The general impact of haploinsufficiency on brain connectivity underlies the pleiotropic effect of neuropsychiatric CNVs

Large effect-size mutations such as copy number variants (CNVs) have the potential to provide key insights into the underlying biological mechanisms linking deleterious genetic variants to brain architecture and neuropsychiatric disorders. To date, the effect of CNVs on functional brain connectivity remains mostly unstudied, and findings are derived from analyses conducted one mutation at a time. The lack of systematic cross-CNV comparisons hinders our understanding of any potential general mechanisms linking CNVs to effects on brain organization. We performed connectome-wide analyses using resting-state functional MRI data from 436 carriers of neuropsychiatric CNVs at the 1q21.1, 15q11.2, 16p11.2, 22q11.2 loci, and 4 neutral-effect CNVs, 66 carriers of scarcer neuropsychiatric CNVs, 756 individuals with idiopathic autism spectrum disorder (ASD), schizophrenia, attention deficit hyperactivity disorder, and 5,377 controls. Neuropsychiatric CNVs showed global shifts of mean connectivity. The effect size of CNVs on relative connectivity (adjusted for the mean) was correlated with the known level of neuropsychiatric risk conferred by CNVs. We reported architecture similarities between individuals with idiopathic psychiatric conditions and high-risk neuropsychiatric-CNVs, predominantly in the thalamus, the posterior cingulate cortex, and the anterior insula. We identified a linear relationship between connectivity and intolerance to haploinsufficiency measured for all genes encompassed by CNVs across 18 loci. This profile involved the thalamus, the basal ganglia, somatomotor and frontoparietal networks and was correlated with lower general intelligence and higher autism severity scores.

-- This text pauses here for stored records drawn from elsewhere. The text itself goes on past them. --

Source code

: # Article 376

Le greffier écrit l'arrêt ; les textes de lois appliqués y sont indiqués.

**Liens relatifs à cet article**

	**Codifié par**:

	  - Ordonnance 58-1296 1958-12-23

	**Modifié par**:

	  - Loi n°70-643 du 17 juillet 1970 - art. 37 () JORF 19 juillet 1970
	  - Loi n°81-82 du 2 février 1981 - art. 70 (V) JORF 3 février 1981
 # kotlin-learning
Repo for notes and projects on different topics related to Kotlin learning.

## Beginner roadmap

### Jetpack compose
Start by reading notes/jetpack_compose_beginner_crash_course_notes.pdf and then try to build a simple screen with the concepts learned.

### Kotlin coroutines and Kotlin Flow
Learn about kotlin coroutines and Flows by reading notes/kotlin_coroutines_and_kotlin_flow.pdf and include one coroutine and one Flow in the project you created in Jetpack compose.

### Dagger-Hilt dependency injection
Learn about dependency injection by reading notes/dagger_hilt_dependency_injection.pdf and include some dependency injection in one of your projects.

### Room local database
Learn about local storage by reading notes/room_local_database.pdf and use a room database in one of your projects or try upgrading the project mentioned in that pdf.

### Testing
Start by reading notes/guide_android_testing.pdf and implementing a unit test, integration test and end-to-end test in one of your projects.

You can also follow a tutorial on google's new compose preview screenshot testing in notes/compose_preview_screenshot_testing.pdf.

An exploratory factor analysis confirmed the contribution of these regions to three latent components shared across CNVs and neuropsychiatric disorders. We posit that deleting genes intolerant to haploinsufficiency reorganize connectivity along general dimensions irrespective of where deletions occur in the genome. This haploinsufficiency brain signature opens new avenues to understand polygenicity in psychiatric conditions and the pleiotropic effect of CNVs on cognition and risk for neuropsychiatric disorders.